* **Records taken from a dataset**
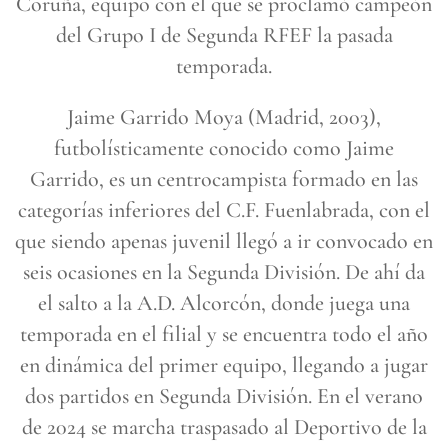
Coruña, equipo con el que se proclamó campeón
del Grupo I de Segunda RFEF la pasada
temporada.
Jaime Garrido Moya (Madrid, 2003),
futbolísticamente conocido como Jaime
Garrido, es un centrocampista formado en las
categorías inferiores del C.F. Fuenlabrada, con el
que siendo apenas juvenil llegó a ir convocado en
seis ocasiones en la Segunda División. De ahí da
el salto a la A.D. Alcorcón, donde juega una
temporada en el filial y se encuentra todo el año
en dinámica del primer equipo, llegando a jugar
dos partidos en Segunda División. En el verano
de 2024 se marcha traspasado al Deportivo de la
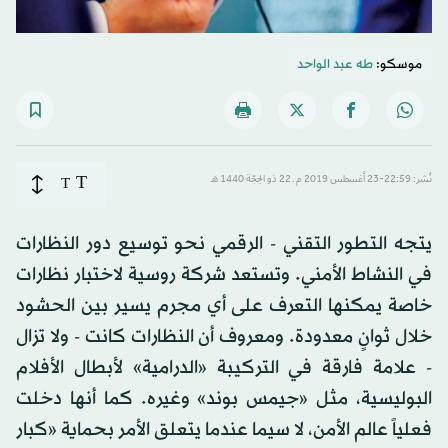
موسكو:
طه عبد الواحد
T
نُشر: 22:59-23 أغسطس 2019 م ـ 22 ذو الحِجّة 1440 هـ
T
يتجه التطور التقني - الرقمي نحو توسيع دور النظارات
في النشاط الأمني. وتستعد شركة روسية لاختبار نظارات
خاصة يمكنها التعرف على أي مجرم يسير بين الحشود
خلال ثوانٍ معدودة. ومعروف أن النظارات كانت - ولا تزال
- علامة فارقة في التركيبة «الدرامية» لأبطال الأفلام
البوليسية، مثل «جيمس بوند» وغيره. كما أنها دخلت
فعلياً عالم الأمن، لا سيما عندما يتعلق الأمر بحماية «كبار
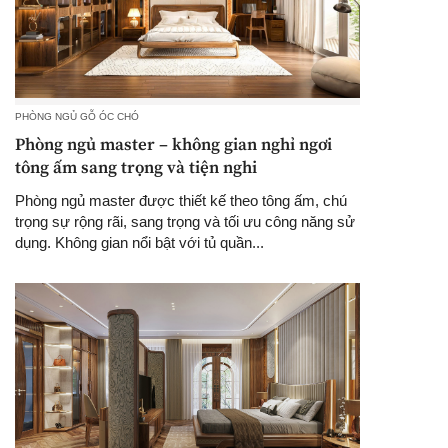
PHÒNG NGỦ GỖ ÓC CHÓ
Phòng ngủ master – không gian nghỉ ngơi
tông ấm sang trọng và tiện nghi
Phòng ngủ master được thiết kế theo tông ấm, chú
trọng sự rộng rãi, sang trọng và tối ưu công năng sử
dụng. Không gian nổi bật với tủ quần...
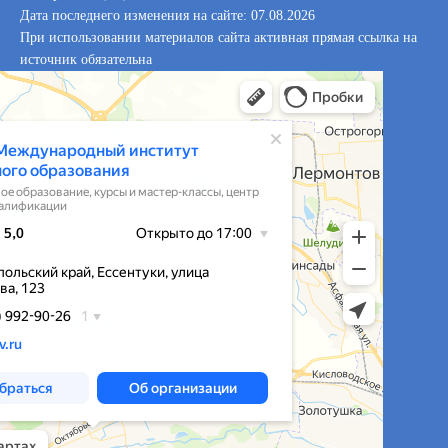
Дата последнего изменения на сайте: 07.08.2026
При использовании материалов сайта активная прямая ссылка на
источник обязательна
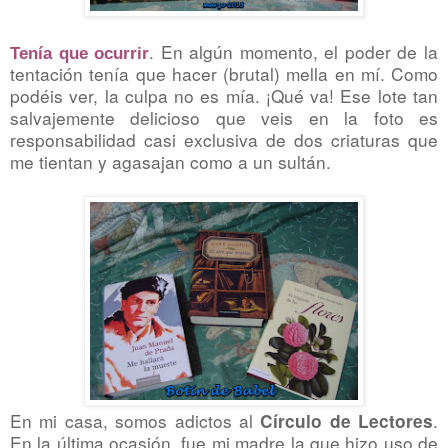
. En algún momento, el poder de la
Tenía que ocurrir
tentación tenía que hacer (brutal) mella en mí. Como
podéis ver, la culpa no es mía. ¡Qué va! Ese lote tan
salvajemente delicioso que veis en la foto es
responsabilidad casi exclusiva de dos criaturas que
me tientan y agasajan como a un sultán.
En mi casa, somos adictos al
.
Círculo de Lectores
En la última ocasión, fue mi madre la que hizo uso de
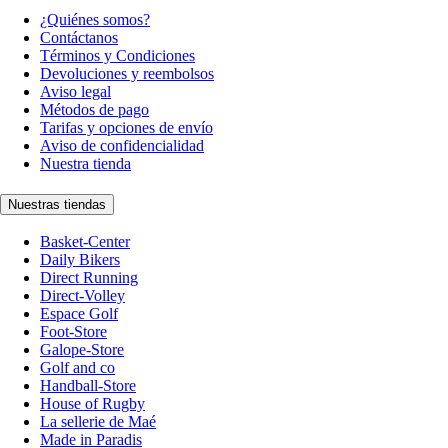
¿Quiénes somos?
Contáctanos
Términos y Condiciones
Devoluciones y reembolsos
Aviso legal
Métodos de pago
Tarifas y opciones de envío
Aviso de confidencialidad
Nuestra tienda
Nuestras tiendas
Basket-Center
Daily Bikers
Direct Running
Direct-Volley
Espace Golf
Foot-Store
Galope-Store
Golf and co
Handball-Store
House of Rugby
La sellerie de Maé
Made in Paradis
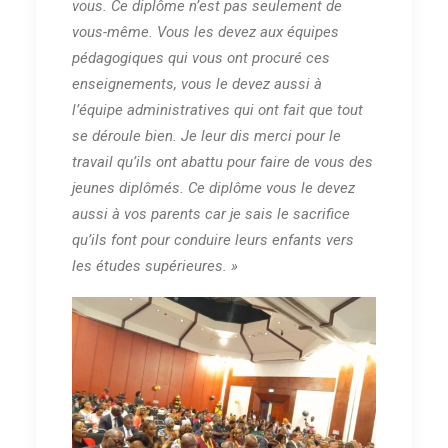
vous. Ce diplôme n’est pas seulement de
vous-même. Vous les devez aux équipes
pédagogiques qui vous ont procuré ces
enseignements, vous le devez aussi à
l’équipe administratives qui ont fait que tout
se déroule bien. Je leur dis merci pour le
travail qu’ils ont abattu pour faire de vous des
jeunes diplômés. Ce diplôme vous le devez
aussi à vos parents car je sais le sacrifice
qu’ils font pour conduire leurs enfants vers
les études supérieures. »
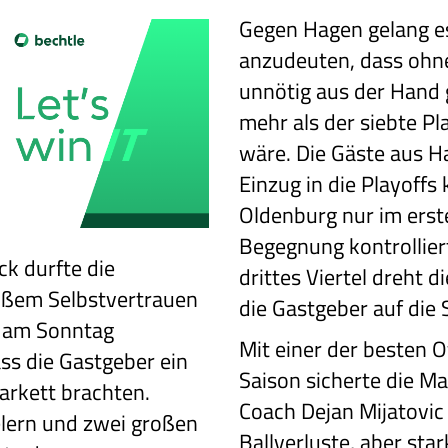
Gegen Hagen gelang es
anzudeuten, dass ohne
unnötig aus der Hand
mehr als der siebte P
wäre. Die Gäste aus H
Einzug in die Playoffs
Oldenburg nur im erst
Begegnung kontrolliert
k durfte die
drittes Viertel dreht 
oßem Selbstvertrauen
die Gastgeber auf die 
e am Sonntag
Mit einer der besten O
ss die Gastgeber ein
Saison sicherte die M
arkett brachten.
Coach Dejan Mijatovic 
elern und zwei großen
Ballverluste, aber st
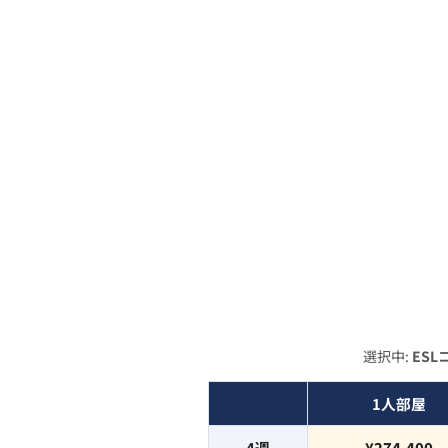
選択中:
ES
1人部屋
4
週
¥274,400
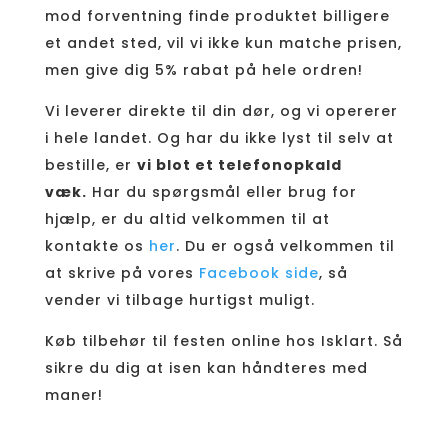
mod forventning finde produktet billigere
et andet sted, vil vi ikke kun matche prisen,
men give dig 5% rabat på hele ordren!
Vi leverer direkte til din dør, og vi opererer
i hele landet. Og har du ikke lyst til selv at
bestille, er
vi blot et telefonopkald
væk.
Har du spørgsmål eller brug for
hjælp, er du altid velkommen til at
kontakte os
her
. Du er også velkommen til
at skrive på vores
Facebook side
, så
vender vi tilbage hurtigst muligt.
Køb tilbehør til festen online hos Isklart. Så
sikre du dig at isen kan håndteres med
maner!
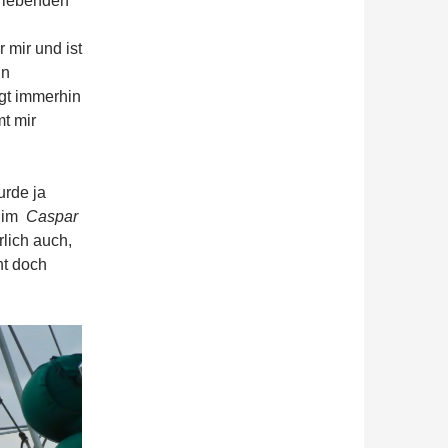
t lebenden
 mir und ist
hn
gt immerhin
t mir
urde ja
e im
Caspar
rlich auch,
nt doch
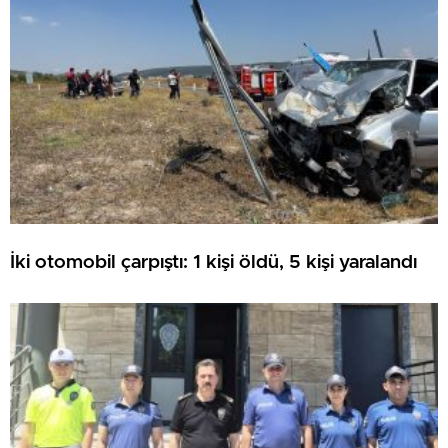
İki otomobil çarpıştı: 1 kişi öldü, 5 kişi yaralandı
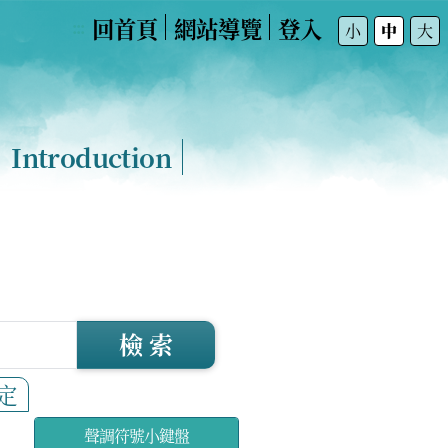
回首頁
網站導覽
登入
:::
小
中
大
Introduction
檢 索
定
聲調符號小鍵盤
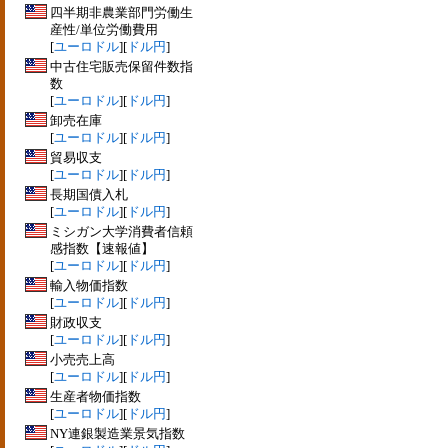
四半期非農業部門労働生
産性/単位労働費用
[
ユーロドル
][
ドル円
]
中古住宅販売保留件数指
数
[
ユーロドル
][
ドル円
]
卸売在庫
[
ユーロドル
][
ドル円
]
貿易収支
[
ユーロドル
][
ドル円
]
長期国債入札
[
ユーロドル
][
ドル円
]
ミシガン大学消費者信頼
感指数【速報値】
[
ユーロドル
][
ドル円
]
輸入物価指数
[
ユーロドル
][
ドル円
]
財政収支
[
ユーロドル
][
ドル円
]
小売売上高
[
ユーロドル
][
ドル円
]
生産者物価指数
[
ユーロドル
][
ドル円
]
NY連銀製造業景気指数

* **What is required**
Copy the text of every record above line for line, with no changes. Leave the pictures out of your copy.

* **Written response**
Coruña, equipo con el que se proclamó campeón
del Grupo I de Segunda RFEF la pasada
temporada.
Jaime Garrido Moya (Madrid, 2003),
futbolísticamente conocido como Jaime
Garrido, es un centrocampista formado en las
categorías inferiores del C.F. Fuenlabrada, con el
que siendo apenas juvenil llegó a ir convocado en
seis ocasiones en la Segunda División. De ahí da
el salto a la A.D. Alcorcón, donde juega una
temporada en el filial y se encuentra todo el año
en dinámica del primer equipo, llegando a jugar
dos partidos en Segunda División. En el verano
de 2024 se marcha traspasado al Deportivo de la
موسكو:
طه عبد الواحد
T
نُشر: 22:59-23 أغسطس 2019 م ـ 22 ذو الحِجّة 1440 هـ
T
يتجه التطور التقني - الرقمي نحو توسيع دور النظارات
في النشاط الأمني. وتستعد شركة روسية لاختبار نظارات
خاصة يمكنها التعرف على أي مجرم يسير بين الحشود
خلال ثوانٍ معدودة. ومعروف أن النظارات كانت - ولا تزال
- علامة فارقة في التركيبة «الدرامية» لأبطال الأفلام
البوليسية، مثل «جيمس بوند» وغيره. كما أنها دخلت
فعلياً عالم الأمن، لا سيما عندما يتعلق الأمر بحماية «كبار
PHÒNG NGỦ GỖ ÓC CHÓ
Phòng ngủ master – không gian nghỉ ngơi
tông ấm sang trọng và tiện nghi
Phòng ngủ master được thiết kế theo tông ấm, chú
trọng sự rộng rãi, sang trọng và tối ưu công năng sử
dụng. Không gian nổi bật với tủ quần...
Дата последнего изменения на сайте: 07.08.2026
При использовании материалов сайта активная прямая ссылка на
источник обязательна
. En algún momento, el poder de la
Tenía que ocurrir
tentación tenía que hacer (brutal) mella en mí. Como
podéis ver, la culpa no es mía. ¡Qué va! Ese lote tan
salvajemente delicioso que veis en la foto es
responsabilidad casi exclusiva de dos criaturas que
me tientan y agasajan como a un sultán.
En mi casa, somos adictos al
.
Círculo de Lectores
En la última ocasión, fue mi madre la que hizo uso de
¿Quiénes somos?
Contáctanos
Términos y Condiciones
Devoluciones y reembolsos
Aviso legal
Métodos de pago
Tarifas y opciones de envío
Aviso de confidencialidad
Nuestra tienda
Nuestras tiendas
Basket-Center
Daily Bikers
Direct Running
Direct-Volley
Espace Golf
Foot-Store
Galope-Store
Golf and co
Handball-Store
House of Rugby
La sellerie de Maé
Made in Paradis
vous. Ce diplôme n’est pas seulement de
vous-même. Vous les devez aux équipes
pédagogiques qui vous ont procuré ces
enseignements, vous le devez aussi à
l’équipe administratives qui ont fait que tout
se déroule bien. Je leur dis merci pour le
travail qu’ils ont abattu pour faire de vous des
jeunes diplômés. Ce diplôme vous le devez
aussi à vos parents car je sais le sacrifice
qu’ils font pour conduire leurs enfants vers
les études supérieures. »
Gegen Hagen gelang es
anzudeuten, dass ohne
unnötig aus der Hand
mehr als der siebte P
wäre. Die Gäste aus H
Einzug in die Playoffs
Oldenburg nur im erst
Begegnung kontrolliert
k durfte die
drittes Viertel dreht 
oßem Selbstvertrauen
die Gastgeber auf die 
e am Sonntag
Mit einer der besten O
ss die Gastgeber ein
Saison sicherte die M
arkett brachten.
Coach Dejan Mijatovic 
elern und zwei großen
Ballverluste, aber st
選択中:
ES
1人部屋
4
週
¥274,400
mod forventning finde produktet billigere
et andet sted, vil vi ikke kun matche prisen,
men give dig 5% rabat på hele ordren!
Vi leverer direkte til din dør, og vi opererer
i hele landet. Og har du ikke lyst til selv at
bestille, er
vi blot et telefonopkald
væk.
Har du spørgsmål eller brug for
hjælp, er du altid velkommen til at
kontakte os
her
. Du er også velkommen til
at skrive på vores
Facebook side
, så
vender vi tilbage hurtigst muligt.
Køb tilbehør til festen online hos Isklart. Så
sikre du dig at isen kan håndteres med
maner!
t lebenden
 mir und ist
hn
gt immerhin
t mir
urde ja
e im
Caspar
rlich auch,
nt doch
İki otomobil çarpıştı: 1 kişi öldü, 5 kişi yaralandı
回首頁
網站導覽
登入
:::
小
中
大
Introduction
檢 索
定
聲調符號小鍵盤
四半期非農業部門労働生
産性/単位労働費用
[
ユーロドル
][
ドル円
]
中古住宅販売保留件数指
数
[
ユーロドル
][
ドル円
]
卸売在庫
[
ユーロドル
][
ドル円
]
貿易収支
[
ユーロドル
][
ドル円
]
長期国債入札
[
ユーロドル
][
ドル円
]
ミシガン大学消費者信頼
感指数【速報値】
[
ユーロドル
][
ドル円
]
輸入物価指数
[
ユーロドル
][
ドル円
]
財政収支
[
ユーロドル
][
ドル円
]
小売売上高
[
ユーロドル
][
ドル円
]
生産者物価指数
[
ユーロドル
][
ドル円
]
NY連銀製造業景気指数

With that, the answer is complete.